### EXERCISE DESCRIPTION
The goal here is an exact copy of the entries below, without their pictures.

### DATA FOR THIS TASK
_____
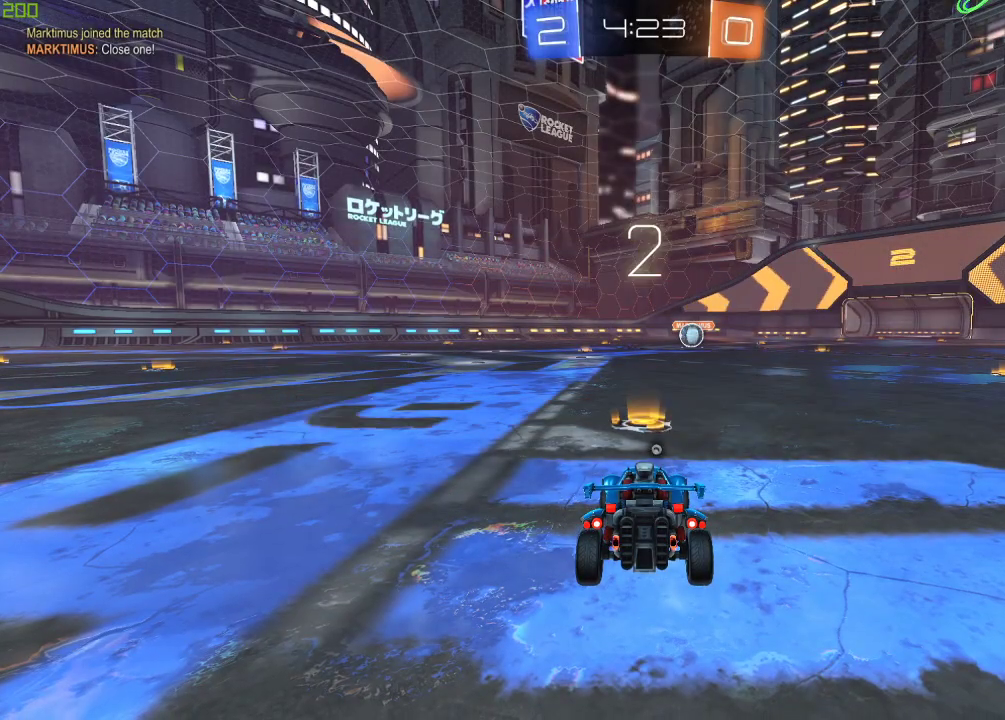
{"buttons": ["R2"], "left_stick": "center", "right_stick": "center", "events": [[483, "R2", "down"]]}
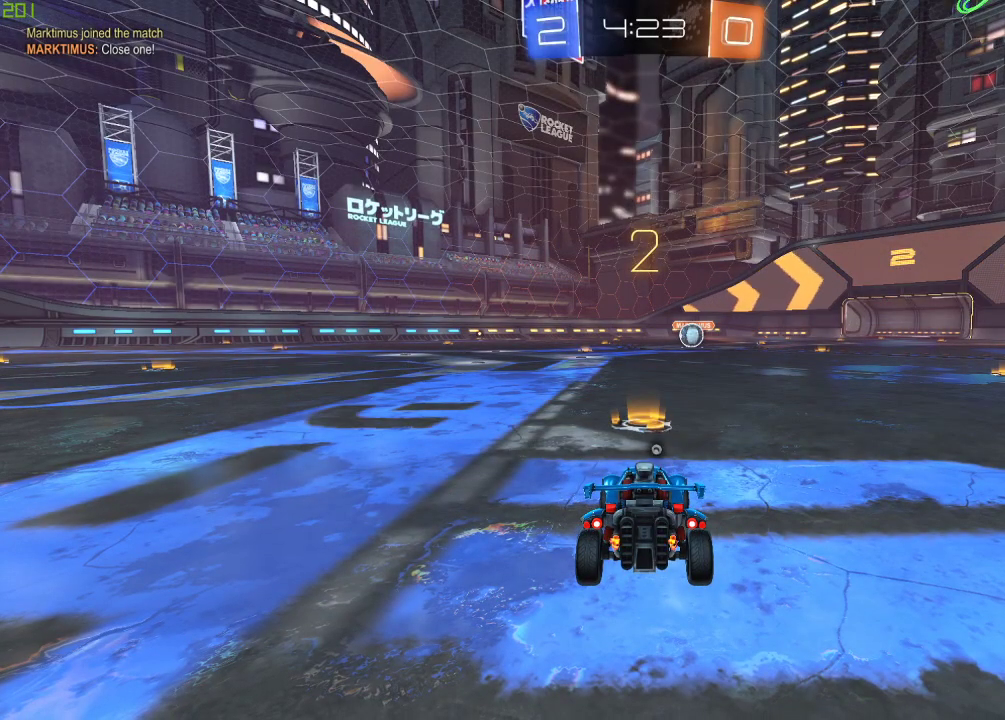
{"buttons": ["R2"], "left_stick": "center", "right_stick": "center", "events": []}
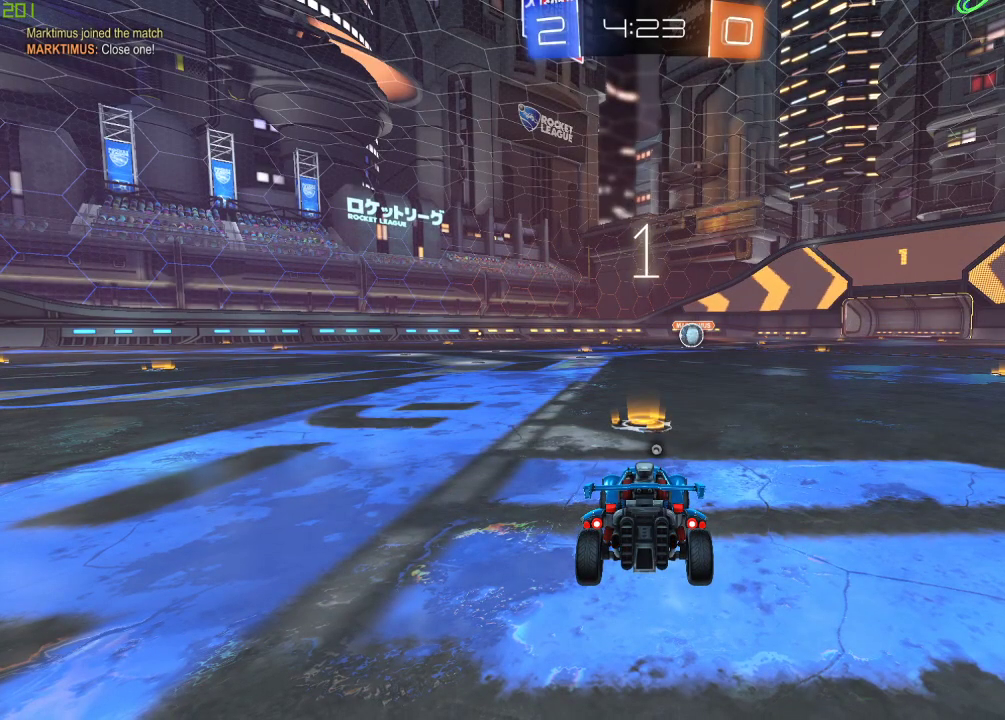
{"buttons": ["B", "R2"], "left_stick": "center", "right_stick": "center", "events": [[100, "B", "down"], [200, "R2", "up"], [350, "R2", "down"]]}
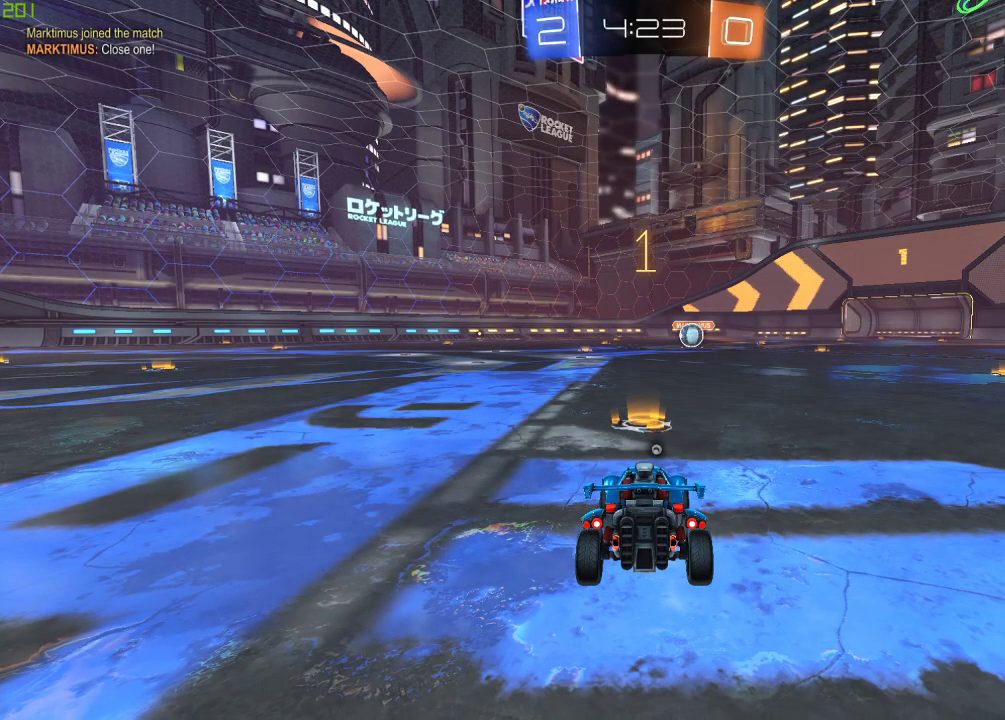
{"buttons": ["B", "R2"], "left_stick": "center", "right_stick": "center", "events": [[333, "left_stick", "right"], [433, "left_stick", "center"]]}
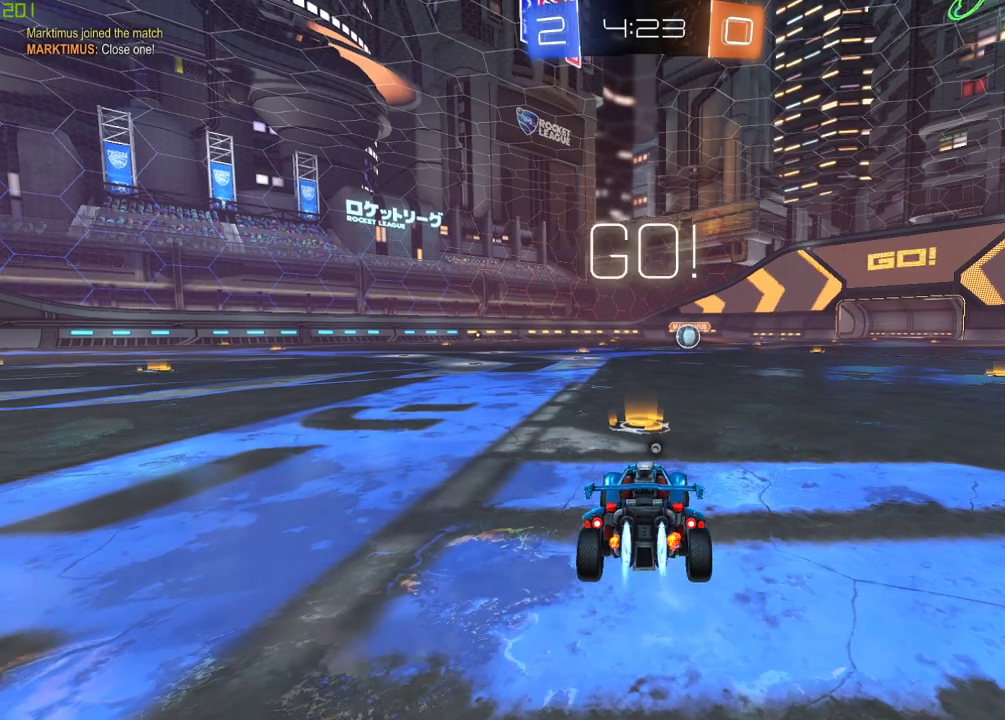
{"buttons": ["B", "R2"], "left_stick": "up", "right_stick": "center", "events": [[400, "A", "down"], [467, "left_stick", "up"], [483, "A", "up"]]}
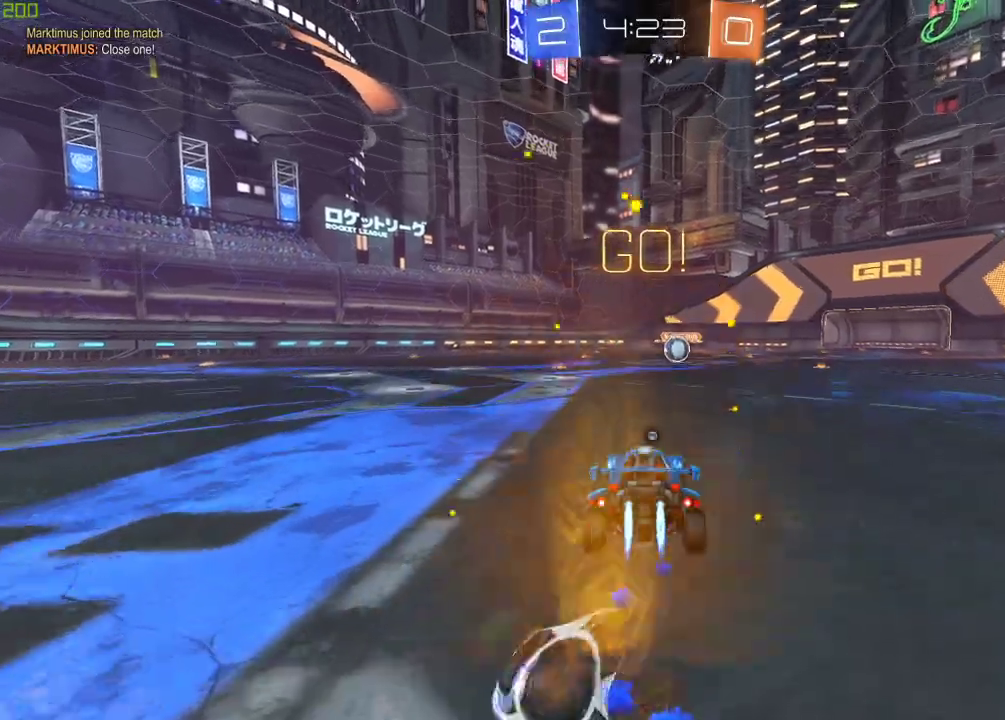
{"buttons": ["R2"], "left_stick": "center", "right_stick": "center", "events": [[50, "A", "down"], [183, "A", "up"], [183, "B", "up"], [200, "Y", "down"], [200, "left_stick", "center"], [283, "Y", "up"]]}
_____
### COMPLETED TASK
{"buttons": ["R2"], "left_stick": "center", "right_stick": "center", "events": [[483, "R2", "down"]]}
{"buttons": ["R2"], "left_stick": "center", "right_stick": "center", "events": []}
{"buttons": ["B", "R2"], "left_stick": "center", "right_stick": "center", "events": [[100, "B", "down"], [200, "R2", "up"], [350, "R2", "down"]]}
{"buttons": ["B", "R2"], "left_stick": "center", "right_stick": "center", "events": [[333, "left_stick", "right"], [433, "left_stick", "center"]]}
{"buttons": ["B", "R2"], "left_stick": "up", "right_stick": "center", "events": [[400, "A", "down"], [467, "left_stick", "up"], [483, "A", "up"]]}
{"buttons": ["R2"], "left_stick": "center", "right_stick": "center", "events": [[50, "A", "down"], [183, "A", "up"], [183, "B", "up"], [200, "Y", "down"], [200, "left_stick", "center"], [283, "Y", "up"]]}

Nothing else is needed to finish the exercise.